Among rats receiving regular nutrition, mesenteric adipose tissue was predominantly composed of small cells measuring up to 50 µm. In contrast, epididymal tissue consisted mainly of giant cells exceeding 100 µm in size. Retroperitoneal tissue had predominantly cells ranging from 50 to 100 µm in size. Subcutaneous tissue exhibited a mixture of both small and large cells. A high-fat diet led to the predominance of large cells (50-100 µm) in mesenteric adipose tissue, large cells (more than 100 µm) in epididymal and retroperitoneal adipose tissue, and small and large cells in subcutaneous adipose tissue (Figure 1).
a) |
b) |
c) |
d) |
Figure 1. Distribution of adipocytes of rat adipose tissue by size: group 1 (control) (n=10); group 2 (experimental) (n=10): a) mesenteric adipose tissue, b) epididymal adipose tissue, c) retroperitoneal adipose tissue, d) subcutaneous adipose tissue |
Thus, the increase in the specific mass of visceral fat depots with a high-fat diet is due to hypertrophy of fat cells, and subcutaneous adipose tissue - possibly due to hyperplasia. The change in adipose tissue mass in rats with age occurs mainly due to hypertrophy of mesenteric and epididymal adipose tissue cells, while retroperitoneal and subcutaneous adipose tissue is due to hyperplasia.

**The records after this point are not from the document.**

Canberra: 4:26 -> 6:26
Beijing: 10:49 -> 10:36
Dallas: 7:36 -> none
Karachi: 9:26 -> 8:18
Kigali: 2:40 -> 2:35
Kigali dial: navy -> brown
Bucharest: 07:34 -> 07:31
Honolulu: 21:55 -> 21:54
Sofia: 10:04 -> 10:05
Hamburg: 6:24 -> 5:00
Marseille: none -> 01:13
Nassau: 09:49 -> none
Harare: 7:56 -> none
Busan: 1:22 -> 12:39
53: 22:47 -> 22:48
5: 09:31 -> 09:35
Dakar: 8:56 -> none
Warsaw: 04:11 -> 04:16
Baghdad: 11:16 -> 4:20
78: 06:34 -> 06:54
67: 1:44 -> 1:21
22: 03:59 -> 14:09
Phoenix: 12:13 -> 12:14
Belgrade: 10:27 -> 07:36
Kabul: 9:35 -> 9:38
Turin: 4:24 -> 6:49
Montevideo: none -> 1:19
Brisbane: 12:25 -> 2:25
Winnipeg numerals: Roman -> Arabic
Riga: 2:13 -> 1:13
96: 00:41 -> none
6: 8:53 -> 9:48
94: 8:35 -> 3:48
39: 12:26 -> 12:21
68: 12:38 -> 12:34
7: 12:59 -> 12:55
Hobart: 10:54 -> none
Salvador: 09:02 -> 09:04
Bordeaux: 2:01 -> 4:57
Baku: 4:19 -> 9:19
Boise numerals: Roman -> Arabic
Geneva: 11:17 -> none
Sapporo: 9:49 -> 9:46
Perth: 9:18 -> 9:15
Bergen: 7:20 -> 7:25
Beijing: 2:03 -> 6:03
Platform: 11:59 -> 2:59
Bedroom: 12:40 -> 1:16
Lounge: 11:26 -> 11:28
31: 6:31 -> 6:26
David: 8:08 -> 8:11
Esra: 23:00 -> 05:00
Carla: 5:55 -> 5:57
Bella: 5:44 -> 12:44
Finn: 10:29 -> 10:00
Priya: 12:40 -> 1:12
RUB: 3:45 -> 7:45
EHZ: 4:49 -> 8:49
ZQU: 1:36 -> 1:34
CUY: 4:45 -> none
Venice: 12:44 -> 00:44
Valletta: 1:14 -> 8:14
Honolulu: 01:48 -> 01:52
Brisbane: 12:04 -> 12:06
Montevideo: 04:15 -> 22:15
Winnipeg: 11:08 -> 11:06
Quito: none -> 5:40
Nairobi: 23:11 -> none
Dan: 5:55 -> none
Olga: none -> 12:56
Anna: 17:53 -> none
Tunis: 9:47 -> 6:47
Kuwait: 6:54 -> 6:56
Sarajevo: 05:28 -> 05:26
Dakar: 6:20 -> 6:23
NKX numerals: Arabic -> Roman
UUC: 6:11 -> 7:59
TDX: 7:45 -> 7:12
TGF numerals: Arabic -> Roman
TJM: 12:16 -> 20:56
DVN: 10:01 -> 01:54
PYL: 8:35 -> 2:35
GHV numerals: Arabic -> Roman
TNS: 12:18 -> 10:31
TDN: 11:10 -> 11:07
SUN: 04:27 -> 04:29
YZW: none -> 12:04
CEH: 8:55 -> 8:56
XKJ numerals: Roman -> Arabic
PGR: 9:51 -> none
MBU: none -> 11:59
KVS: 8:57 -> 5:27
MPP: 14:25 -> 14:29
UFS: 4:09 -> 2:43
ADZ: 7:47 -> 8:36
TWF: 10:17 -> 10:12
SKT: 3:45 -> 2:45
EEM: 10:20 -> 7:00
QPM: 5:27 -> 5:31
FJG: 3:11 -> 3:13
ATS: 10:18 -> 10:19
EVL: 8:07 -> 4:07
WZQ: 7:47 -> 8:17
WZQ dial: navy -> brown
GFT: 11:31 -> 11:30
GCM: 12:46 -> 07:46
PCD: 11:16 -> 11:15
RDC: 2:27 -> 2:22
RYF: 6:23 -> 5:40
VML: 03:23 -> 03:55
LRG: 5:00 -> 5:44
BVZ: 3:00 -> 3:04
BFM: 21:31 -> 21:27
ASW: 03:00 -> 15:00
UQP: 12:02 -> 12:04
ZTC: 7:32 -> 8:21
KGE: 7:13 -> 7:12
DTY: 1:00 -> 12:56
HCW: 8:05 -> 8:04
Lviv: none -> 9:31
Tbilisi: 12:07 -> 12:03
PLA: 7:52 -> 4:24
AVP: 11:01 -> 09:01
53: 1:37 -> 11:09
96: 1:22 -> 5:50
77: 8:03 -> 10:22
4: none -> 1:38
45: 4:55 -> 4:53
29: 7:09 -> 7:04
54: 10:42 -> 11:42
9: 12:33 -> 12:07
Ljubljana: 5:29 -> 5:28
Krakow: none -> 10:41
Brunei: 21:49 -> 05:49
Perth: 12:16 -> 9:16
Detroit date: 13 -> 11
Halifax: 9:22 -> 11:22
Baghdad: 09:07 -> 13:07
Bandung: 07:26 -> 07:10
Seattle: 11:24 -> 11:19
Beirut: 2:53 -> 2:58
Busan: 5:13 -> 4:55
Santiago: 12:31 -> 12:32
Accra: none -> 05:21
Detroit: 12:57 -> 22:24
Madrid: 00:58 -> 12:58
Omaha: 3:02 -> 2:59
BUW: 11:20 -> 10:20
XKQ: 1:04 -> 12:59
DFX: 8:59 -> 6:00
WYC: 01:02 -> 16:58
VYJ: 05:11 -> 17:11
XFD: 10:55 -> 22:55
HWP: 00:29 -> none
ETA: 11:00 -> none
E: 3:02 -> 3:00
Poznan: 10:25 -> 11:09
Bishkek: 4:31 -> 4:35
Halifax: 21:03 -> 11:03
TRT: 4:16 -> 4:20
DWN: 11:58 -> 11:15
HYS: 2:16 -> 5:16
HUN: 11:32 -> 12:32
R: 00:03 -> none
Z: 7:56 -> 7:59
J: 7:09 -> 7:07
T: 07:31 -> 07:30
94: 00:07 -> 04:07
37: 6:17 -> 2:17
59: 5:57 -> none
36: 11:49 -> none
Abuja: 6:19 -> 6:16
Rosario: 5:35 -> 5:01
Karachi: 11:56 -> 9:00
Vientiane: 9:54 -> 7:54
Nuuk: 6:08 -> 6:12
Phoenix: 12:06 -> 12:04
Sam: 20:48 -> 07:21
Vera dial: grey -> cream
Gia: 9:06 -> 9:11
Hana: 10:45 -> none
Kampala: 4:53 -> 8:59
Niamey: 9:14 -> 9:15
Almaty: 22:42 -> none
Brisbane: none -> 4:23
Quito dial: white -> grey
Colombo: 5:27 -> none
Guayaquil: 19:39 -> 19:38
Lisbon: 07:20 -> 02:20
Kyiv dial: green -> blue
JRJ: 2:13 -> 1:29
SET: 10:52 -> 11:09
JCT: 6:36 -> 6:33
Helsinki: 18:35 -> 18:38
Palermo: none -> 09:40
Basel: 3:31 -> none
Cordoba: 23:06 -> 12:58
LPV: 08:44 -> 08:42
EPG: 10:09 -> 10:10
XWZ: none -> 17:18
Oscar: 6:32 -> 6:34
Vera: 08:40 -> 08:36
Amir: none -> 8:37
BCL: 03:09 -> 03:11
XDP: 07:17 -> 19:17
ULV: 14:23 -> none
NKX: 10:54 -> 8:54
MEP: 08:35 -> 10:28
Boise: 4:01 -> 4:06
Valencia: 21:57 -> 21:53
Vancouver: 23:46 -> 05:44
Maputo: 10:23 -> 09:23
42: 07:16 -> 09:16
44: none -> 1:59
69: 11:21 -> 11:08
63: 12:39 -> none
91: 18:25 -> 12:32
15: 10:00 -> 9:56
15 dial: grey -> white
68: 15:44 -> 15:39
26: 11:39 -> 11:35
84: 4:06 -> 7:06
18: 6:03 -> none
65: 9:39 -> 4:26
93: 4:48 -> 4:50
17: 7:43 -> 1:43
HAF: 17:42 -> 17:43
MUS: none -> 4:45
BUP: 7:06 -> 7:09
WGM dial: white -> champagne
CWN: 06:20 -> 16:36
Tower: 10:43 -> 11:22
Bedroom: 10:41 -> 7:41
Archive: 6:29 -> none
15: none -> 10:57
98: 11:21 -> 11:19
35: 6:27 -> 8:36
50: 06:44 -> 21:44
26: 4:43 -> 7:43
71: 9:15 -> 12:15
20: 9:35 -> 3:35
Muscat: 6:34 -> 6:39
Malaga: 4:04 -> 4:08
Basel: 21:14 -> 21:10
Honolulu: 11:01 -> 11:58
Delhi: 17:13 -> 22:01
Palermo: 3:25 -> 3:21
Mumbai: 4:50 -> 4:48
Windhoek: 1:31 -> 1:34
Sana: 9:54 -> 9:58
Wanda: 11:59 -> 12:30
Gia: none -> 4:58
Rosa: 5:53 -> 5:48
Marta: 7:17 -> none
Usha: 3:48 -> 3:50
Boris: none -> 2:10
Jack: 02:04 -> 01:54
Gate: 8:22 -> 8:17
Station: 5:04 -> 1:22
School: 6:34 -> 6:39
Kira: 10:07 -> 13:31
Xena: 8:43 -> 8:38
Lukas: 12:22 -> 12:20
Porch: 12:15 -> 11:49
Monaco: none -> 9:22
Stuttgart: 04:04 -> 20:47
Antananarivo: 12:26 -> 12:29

An increase in cell size of more than 80-100 µm leads to a decrease in glucose uptake, triacylglycerols, and insulin sensitivity [39]. It is known that hypertrophied cells are the main source of proinflammatory cytokines and have a limited ability to synthesize adiponectin, which is a powerful anti-inflammatory adipokine and an endogenous insulin sensitizer [40]. In hypertrophied adipose tissue, blood flow decreases, initiating local hypoxia, and infiltration by macrophages, whose cytokines inhibit adipogenesis, increases [41].
The relatively smaller rise in the average size of adipocytes in subcutaneous adipose tissue in animals on a high-fat diet, compared to the adipose tissue in visceral depots, is because there are more tiny cells present.
Therefore, the rise in subcutaneous adipose tissue mass resulting from a high-fat diet is attributed to an augmentation in smaller cells. Recent studies suggest that these cells serve to safeguard muscles and the liver against fat buildup and inhibit the onset of insulin resistance.
Conclusion
In rats on a standard diet, the specific gravity and average size of adipocytes of epididymal adipose tissue predominate. A diet rich in fat causes an elevation in the density of several forms of adipose tissue, primarily subcutaneous. The prevalence of big adipocytes is linked to an increase in the specific mass of visceral fat depots. In rats fed a high-fat diet, the subcutaneous adipose tissue is characterized by a higher proportion of tiny adipocytes compared to adipose tissue in other areas of the body.
Acknowledgments: None
Conflict of interest: None
Financial support: None
Ethics statement: The protocol for experiments with laboratory animals complied with the requirements of the European Convention for the Protection of Vertebrate Animals used for Experimental and other Scientific Purposes.